Hint: In order to find the value of x, first we will extend CD to cut AB at E point. Then we will use the property of the exterior angle of the triangle which states that an exterior angle of a triangle is equal to the sum of the opposite interior angles.
Complete step-by-step answer:
Given angles are $ \angle ACD = {30^0} \\ \angle CAB = {55^0} \\ \angle ABD = {45^0} \\ $ We have to find $\angle CBD{\text{ or x}}$ First we will extend the CD to cut AB at point E. Now, consider $\Delta BDE,$ we have Exterior angle as $\angle CDB$ We know that the exterior angle of a triangle is equal to the sum of the opposite interior angles. By applying this exterior angle property, we have $ \Rightarrow \angle CDB = \angle CEB + \angle DBE$ Put the value of $\angle CDB$ as x and $\angle DBE{\text{ as 4}}{{\text{5}}^0},$ we have $ \Rightarrow x = \angle CEB + {45^0}.........(1)$ Now in $\Delta AEC,$ we have exterior angle as $\angle CED$ We know that the exterior angle of a triangle is equal to the sum of the opposite interior angles. By applying this exterior angle property, we have $ \Rightarrow \angle CEB = \angle CAB + \angle ACE$ Substitute the value of \[ \Rightarrow \angle CAB{\text{ as 5}}{{\text{5}}^0}\] and $\angle ACE = {30^0},$ we get $ \Rightarrow x = {85^0} + {45^0} \\ \Rightarrow x = {130^0} \\ $ Hence, the value of x is ${130^0}$ .

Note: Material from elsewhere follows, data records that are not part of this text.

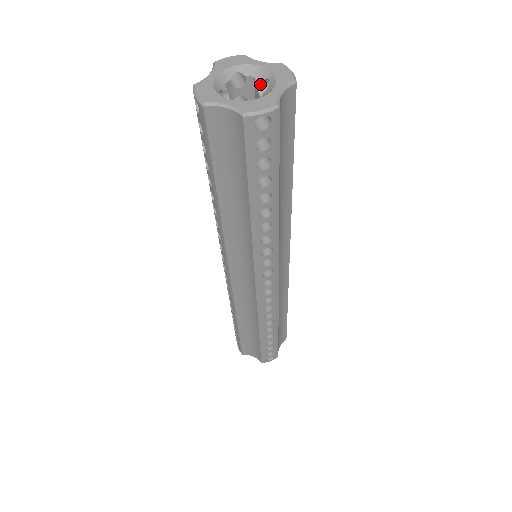
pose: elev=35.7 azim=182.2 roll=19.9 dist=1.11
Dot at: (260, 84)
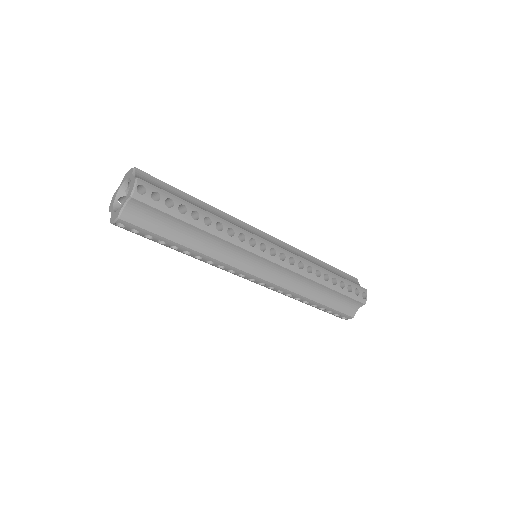
Dot at: occluded
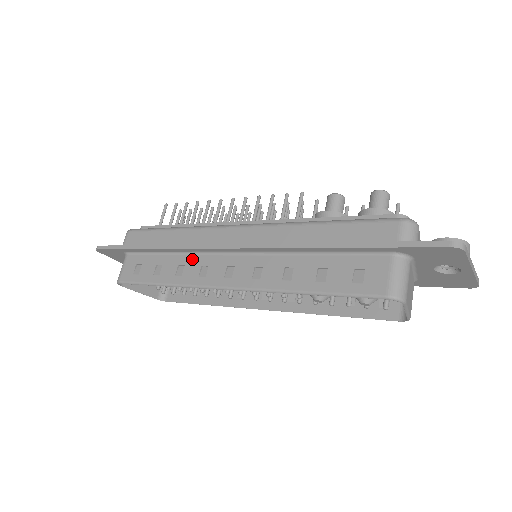
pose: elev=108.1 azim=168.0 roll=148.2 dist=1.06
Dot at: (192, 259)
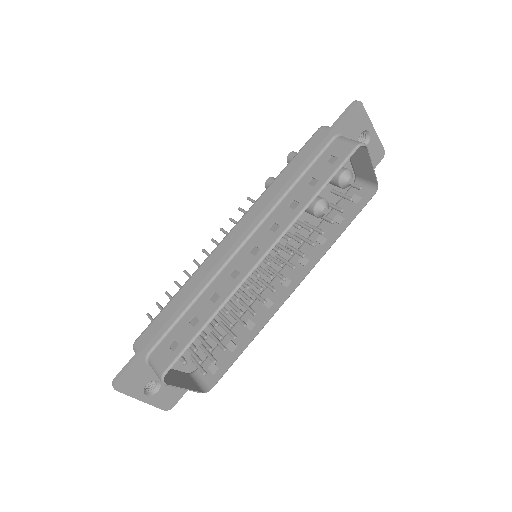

Note: In order to solve these types of questions, learn all the properties of triangles and the theorems related to them. Also it is important to learn about angles and parallel lines. When two lines intersect they form two pairs of opposite angles, the vertically opposite angles are equal. Also when the sum of two angles are equal then the angles are called supplementary angles.